For ten weeks I sat. This was not restful. When I left the house, which was not very often, I was in a wheelchair. Never had I known walking was something I took for granted; and took for granted so deeply, I wasn’t even aware it was an ability I should appreciate. Never had I known how strenuous sitting can be.
For several months after the birth of my boys and my return to my feet, I took note of my upright movement. Walking was something of a novelty. I appreciated it. It had meaning. And sitting had new meaning too. It was not something taken for granted, but not really something cherished. It meant something beyond my control, something I had to heed. Sitting had become protection, my return to walking freedom. But I retained a fear of the potential in each. I have a distinct memory of walking through a parking lot by myself for the first time. It was in that moment that I learned of the power of appreciating my steps, in the impact my sitting had had.
Nearly three years later, that memory still vibrates through me whenever it comes to mind. Sitting and walking, they are now mutual parties to exhaustion and appreciation. Stark reminders that nothing is to be taken for granted.

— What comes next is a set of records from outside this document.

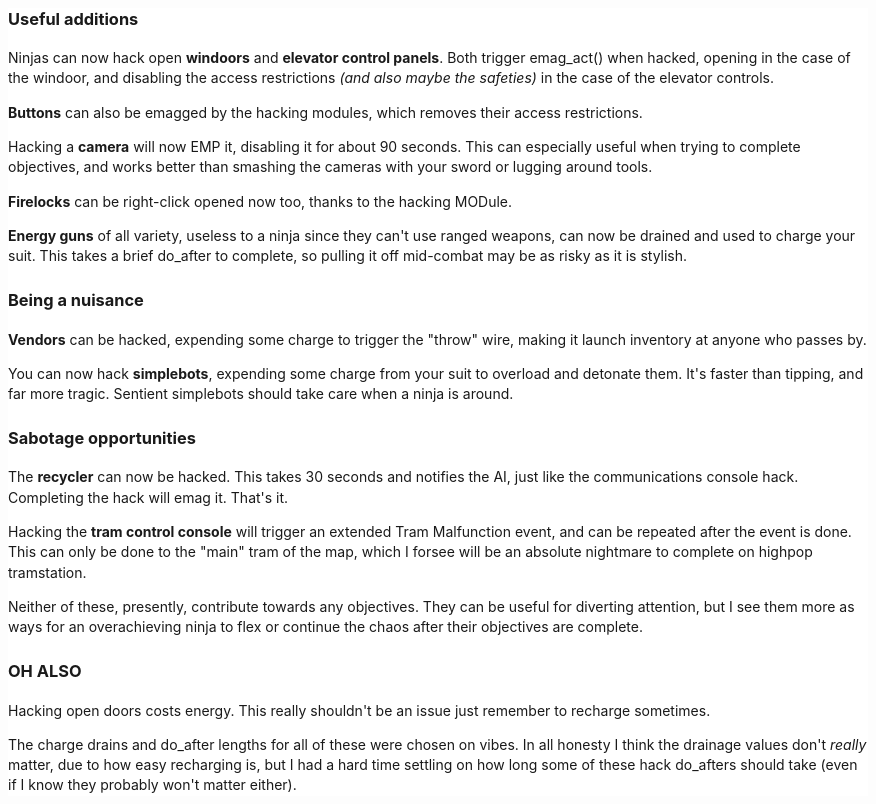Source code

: ### **Useful additions**
Ninjas can now hack open **windoors** and **elevator control panels**.
Both trigger emag_act() when hacked, opening in the case of the windoor,
and disabling the access restrictions _(and also maybe the safeties)_ in
the case of the elevator controls.

**Buttons** can also be emagged by the hacking modules, which removes
their access restrictions.

Hacking a **camera** will now EMP it, disabling it for about 90 seconds.
This can especially useful when trying to complete objectives, and works
better than smashing the cameras with your sword or lugging around
tools.

**Firelocks** can be right-click opened now too, thanks to the hacking
MODule.

**Energy guns** of all variety, useless to a ninja since they can't use
ranged weapons, can now be drained and used to charge your suit. This
takes a brief do_after to complete, so pulling it off mid-combat may be
as risky as it is stylish.

### **Being a nuisance**

**Vendors** can be hacked, expending some charge to trigger the "throw"
wire, making it launch inventory at anyone who passes by.

You can now hack **simplebots**, expending some charge from your suit to
overload and detonate them. It's faster than tipping, and far more
tragic. Sentient simplebots should take care when a ninja is around.

### **Sabotage opportunities**

The **recycler** can now be hacked. This takes 30 seconds and notifies
the AI, just like the communications console hack. Completing the hack
will emag it. That's it.

Hacking the **tram control console** will trigger an extended Tram
Malfunction event, and can be repeated after the event is done. This can
only be done to the "main" tram of the map, which I forsee will be an
absolute nightmare to complete on highpop tramstation.

Neither of these, presently, contribute towards any objectives. They can
be useful for diverting attention, but I see them more as ways for an
overachieving ninja to flex or continue the chaos after their objectives
are complete.

### **OH ALSO**

Hacking open doors costs energy. This really shouldn't be an issue just
remember to recharge sometimes.

The charge drains and do_after lengths for all of these were chosen on
vibes. In all honesty I think the drainage values don't _really_ matter,
due to how easy recharging is, but I had a hard time settling on how
long some of these hack do_afters should take (even if I know they
probably won't matter either).
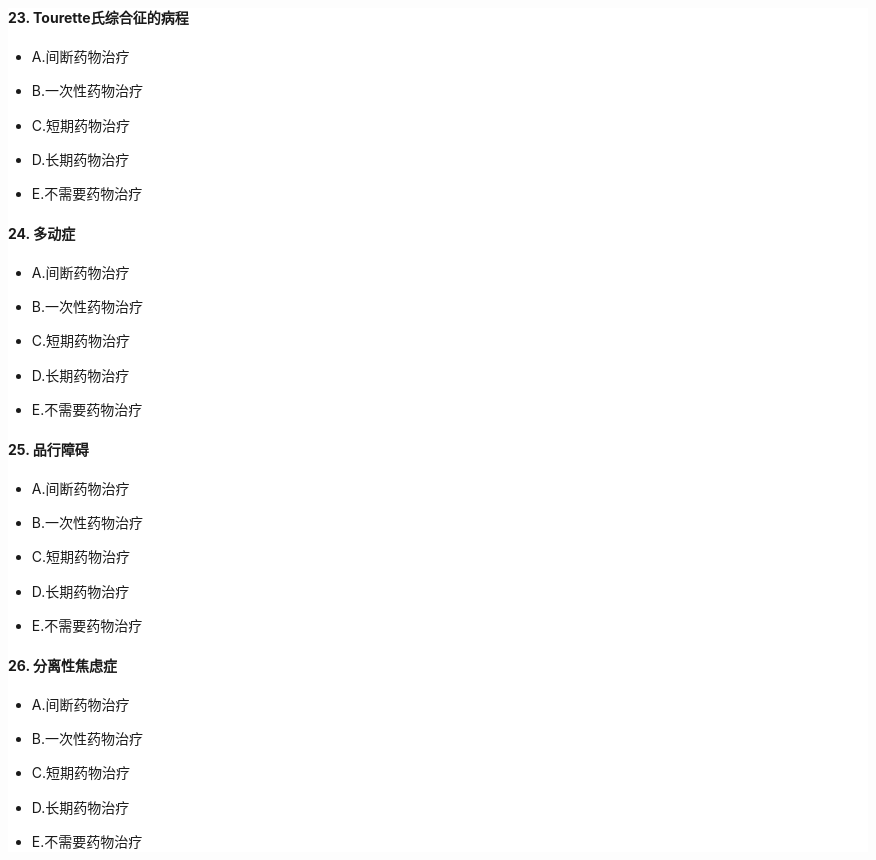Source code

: 





#### 23. Tourette氏综合征的病程

* A.间断药物治疗

* B.一次性药物治疗

* C.短期药物治疗

* D.长期药物治疗

* E.不需要药物治疗







#### 24. 多动症

* A.间断药物治疗

* B.一次性药物治疗

* C.短期药物治疗

* D.长期药物治疗

* E.不需要药物治疗







#### 25. 品行障碍

* A.间断药物治疗

* B.一次性药物治疗

* C.短期药物治疗

* D.长期药物治疗

* E.不需要药物治疗







#### 26. 分离性焦虑症

* A.间断药物治疗

* B.一次性药物治疗

* C.短期药物治疗

* D.长期药物治疗

* E.不需要药物治疗
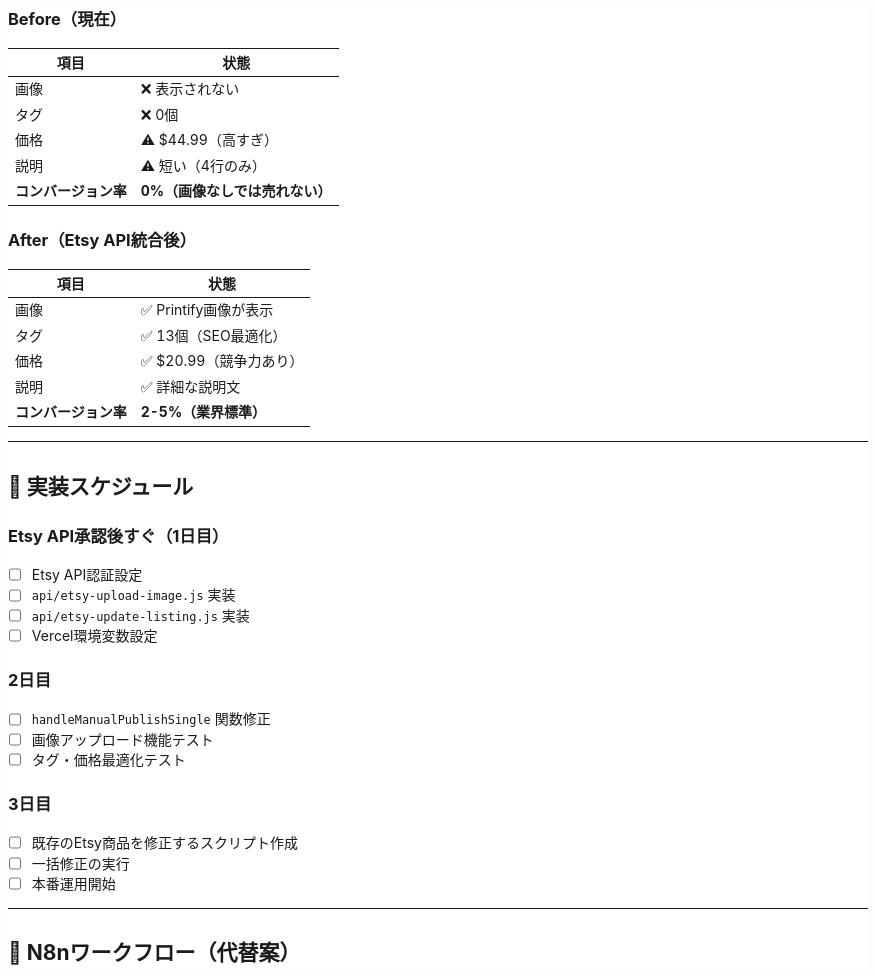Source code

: ### Before（現在）
| 項目 | 状態 |
|------|------|
| 画像 | ❌ 表示されない |
| タグ | ❌ 0個 |
| 価格 | ⚠️ $44.99（高すぎ） |
| 説明 | ⚠️ 短い（4行のみ） |
| **コンバージョン率** | **0%（画像なしでは売れない）** |

### After（Etsy API統合後）
| 項目 | 状態 |
|------|------|
| 画像 | ✅ Printify画像が表示 |
| タグ | ✅ 13個（SEO最適化） |
| 価格 | ✅ $20.99（競争力あり） |
| 説明 | ✅ 詳細な説明文 |
| **コンバージョン率** | **2-5%（業界標準）** |

---

## 🚀 実装スケジュール

### Etsy API承認後すぐ（1日目）
- [ ] Etsy API認証設定
- [ ] `api/etsy-upload-image.js` 実装
- [ ] `api/etsy-update-listing.js` 実装
- [ ] Vercel環境変数設定

### 2日目
- [ ] `handleManualPublishSingle` 関数修正
- [ ] 画像アップロード機能テスト
- [ ] タグ・価格最適化テスト

### 3日目
- [ ] 既存のEtsy商品を修正するスクリプト作成
- [ ] 一括修正の実行
- [ ] 本番運用開始

---

## 🔧 N8nワークフロー（代替案）
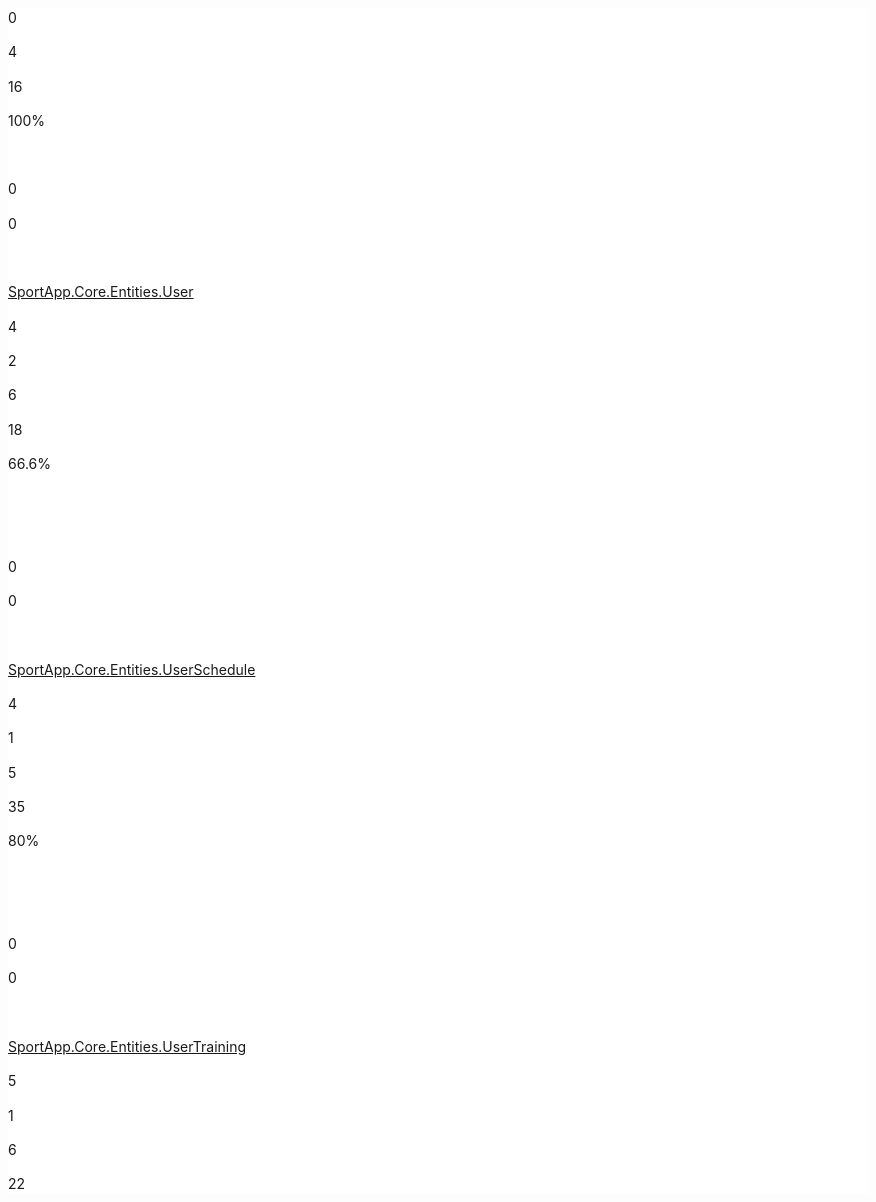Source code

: 0

4

16

100%

 

0

0

 

[SportApp.Core.Entities.User](SportApp.Core_User.html)

4

2

6

18

66.6%

 

 

0

0

 

[SportApp.Core.Entities.UserSchedule](SportApp.Core_UserSchedule.html)

4

1

5

35

80%

 

 

0

0

 

[SportApp.Core.Entities.UserTraining](SportApp.Core_UserTraining.html)

5

1

6

22
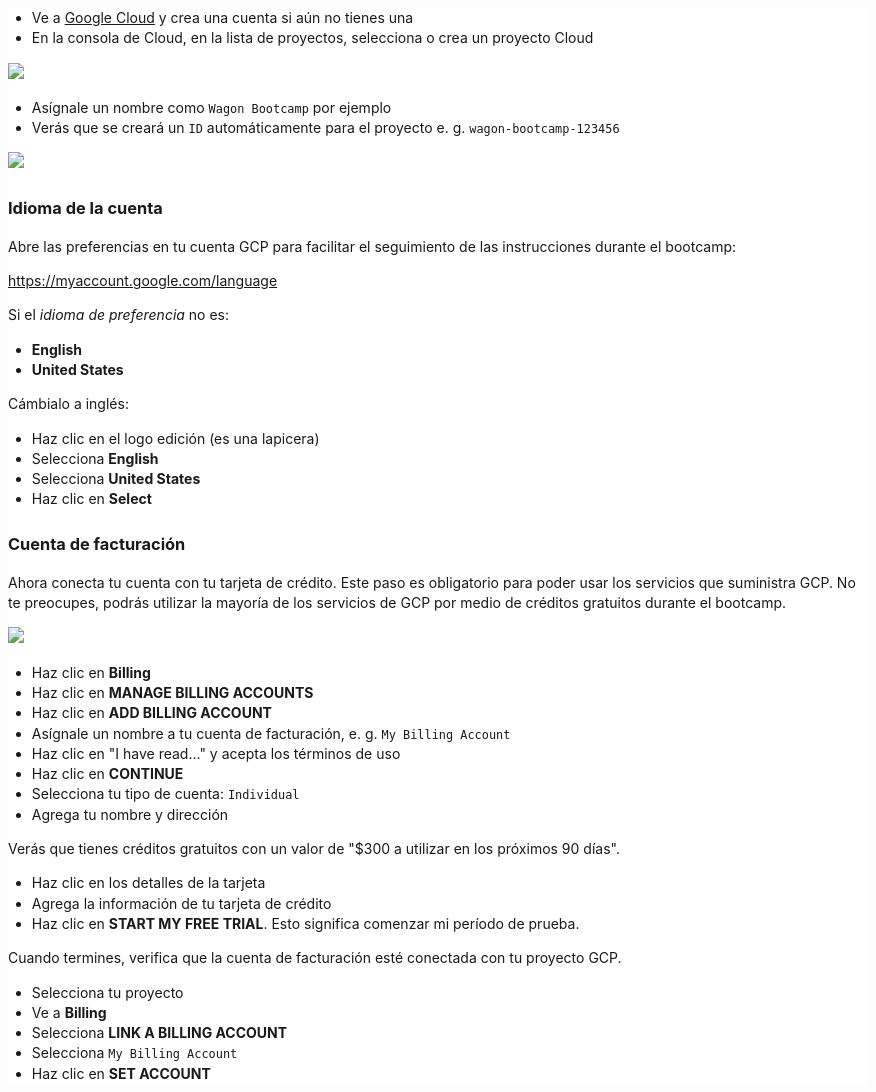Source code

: - Ve a [Google Cloud](https://console.cloud.google.com/) y crea una cuenta si aún no tienes una
- En la consola de Cloud, en la lista de proyectos, selecciona o crea un proyecto Cloud

![](images/gcp-create-project.png)

- Asígnale un nombre como `Wagon Bootcamp` por ejemplo
- Verás que se creará un `ID` automáticamente para el proyecto e. g. `wagon-bootcamp-123456`

![](images/gcp_project.png)

### Idioma de la cuenta

Abre las preferencias en tu cuenta GCP para facilitar el seguimiento de las instrucciones durante el bootcamp:

https://myaccount.google.com/language

Si el *idioma de preferencia* no es:
- **English**
- **United States**

Cámbialo a inglés:
- Haz clic en el logo edición (es una lapicera)
- Selecciona **English**
- Selecciona **United States**
- Haz clic en **Select**

### Cuenta de facturación

Ahora conecta tu cuenta con tu tarjeta de crédito. Este paso es obligatorio para poder usar los servicios que suministra GCP. No te preocupes, podrás utilizar la mayoría de los servicios de GCP por medio de créditos gratuitos durante el bootcamp.

![](images/gcp-billing.png)

- Haz clic en **Billing**
- Haz clic en **MANAGE BILLING ACCOUNTS**
- Haz clic en **ADD BILLING ACCOUNT**
- Asígnale un nombre a tu cuenta de facturación, e. g. `My Billing Account`
- Haz clic en "I have read..." y acepta los términos de uso
- Haz clic en **CONTINUE**
- Selecciona tu tipo de cuenta: `Individual`
- Agrega tu nombre y dirección

Verás que tienes créditos gratuitos con un valor de "$300 a utilizar en los próximos 90 días".

- Haz clic en los detalles de la tarjeta
- Agrega la información de tu tarjeta de crédito
- Haz clic en **START MY FREE TRIAL**. Esto significa comenzar mi período de prueba.

Cuando termines, verifica que la cuenta de facturación esté conectada con tu proyecto GCP.

- Selecciona tu proyecto
- Ve a **Billing**
- Selecciona **LINK A BILLING ACCOUNT**
- Selecciona `My Billing Account`
- Haz clic en **SET ACCOUNT**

Of course there is plenty I still take for granted, and movement more than stillness falls among them these busy days. But, among the things I do not take for granted is the ability to move back into the world with creative intention. A little bit of space and energy to move around in my creative mind, to accept its existence and appreciate its experience.
So I suppose I have found richness in the collision of my worlds.
The world of sitting in theory and reality; an object and its infinite variety and layers of meaning. And variety is one of the things that attracted me first to this form; large, small, comfortable, weathered, gorgeous and merely functional, spindly yet strong and oh so familiar, oh so necessary as friend and foe.